И надо было побыстрей добраться до Хстова — успеть вытрясти деньги из первого легата, разыскать своих, пока они не ушли в Дерт, поискать замену убитым. Черной еще в лагере присматривался к армейским стрелкам: стоило переманить к себе десятка два неплохих ребят. Но все равно было горько — не хотелось уходить. Еще бы несколько дней… Обычно он не любил подолгу торчать на одном месте, скучал и искал перемен. Мысль о том, что и здесь он бы тоже вскоре заскучал, почему-то не принесла удовлетворения.
— И жених твой вернулся?
Нежинка кивнула с полуулыбкой — Черному показалось, игривой… Выглядело это невинно и даже трогательно.
— Я хочу на него взглянуть.
— Зачем? — опешила она.
— Просто. — Он пожал плечами: не знал, в самом деле не знал, зачем ему это нужно.
— Не надо, — сказала она и отвернулась.
Черной собрался в дорогу быстро — еще не рассвело. Успел поесть. Вещевой мешок теперь не раздувался, стоило лишь потуже свернуть одеяло и выложить лишнее, — Нежинка, наверное, думала, что до Хстова он будет добираться месяц, а не три-четыре дня.

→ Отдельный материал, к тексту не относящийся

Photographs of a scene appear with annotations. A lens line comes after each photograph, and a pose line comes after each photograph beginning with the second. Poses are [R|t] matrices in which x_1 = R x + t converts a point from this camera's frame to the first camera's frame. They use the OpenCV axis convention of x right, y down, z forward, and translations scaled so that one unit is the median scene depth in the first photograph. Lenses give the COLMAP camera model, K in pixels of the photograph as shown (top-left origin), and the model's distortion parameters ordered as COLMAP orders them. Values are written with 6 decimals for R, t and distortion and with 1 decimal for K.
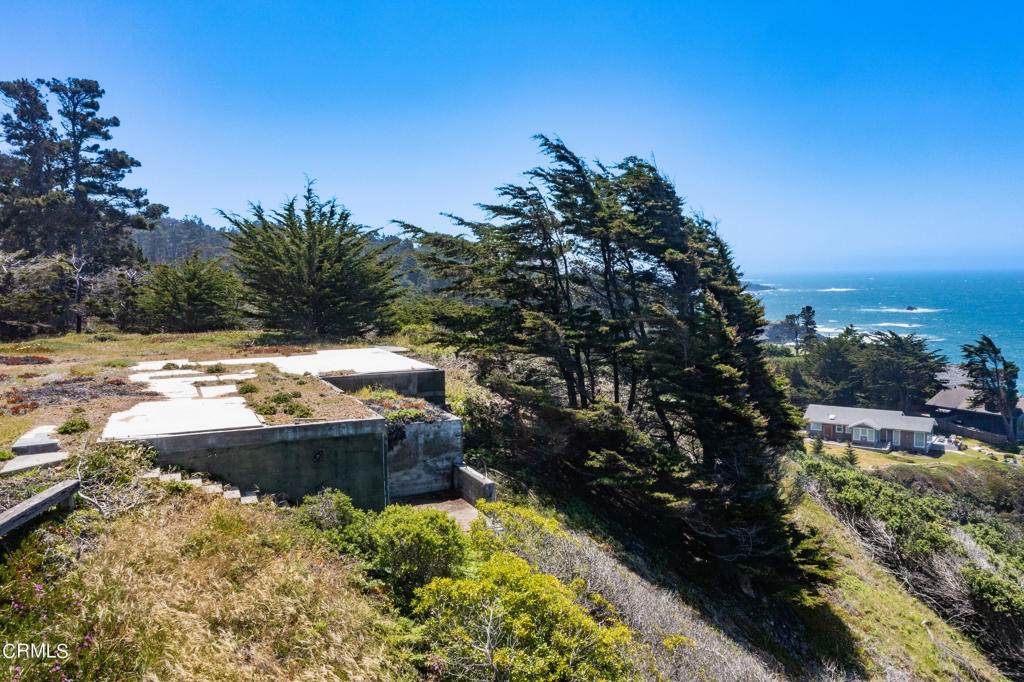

Она проводила его немного — до речушки, по которой он собирался двигаться на юго-запад. В смешном платке, с румяными от мороза щеками, она выглядела совсем девочкой. Светало. И ясное небо на западе снова окрасилось в странный сине-зеленый цвет…
Черной остановил ее на берегу, обнял одной рукой и поцеловал на прощание — по-дружески, в благодарность. Нежинка улыбнулась — немного грустно, но светло и вовсе не по-детски.
А когда он уже шел по льду, она вдруг окликнула его:
— Погоди!
Черной не хотел оглядываться, но не смог ее не послушать.
— Что? — Он повернулся к ней.
— Я не выйду за него.
— Что?
— Я знаю, зачем ты хотел его увидеть. Ты хотел убедиться, что ты лучше. Ты лучше. И я не выйду за него. Теперь иди.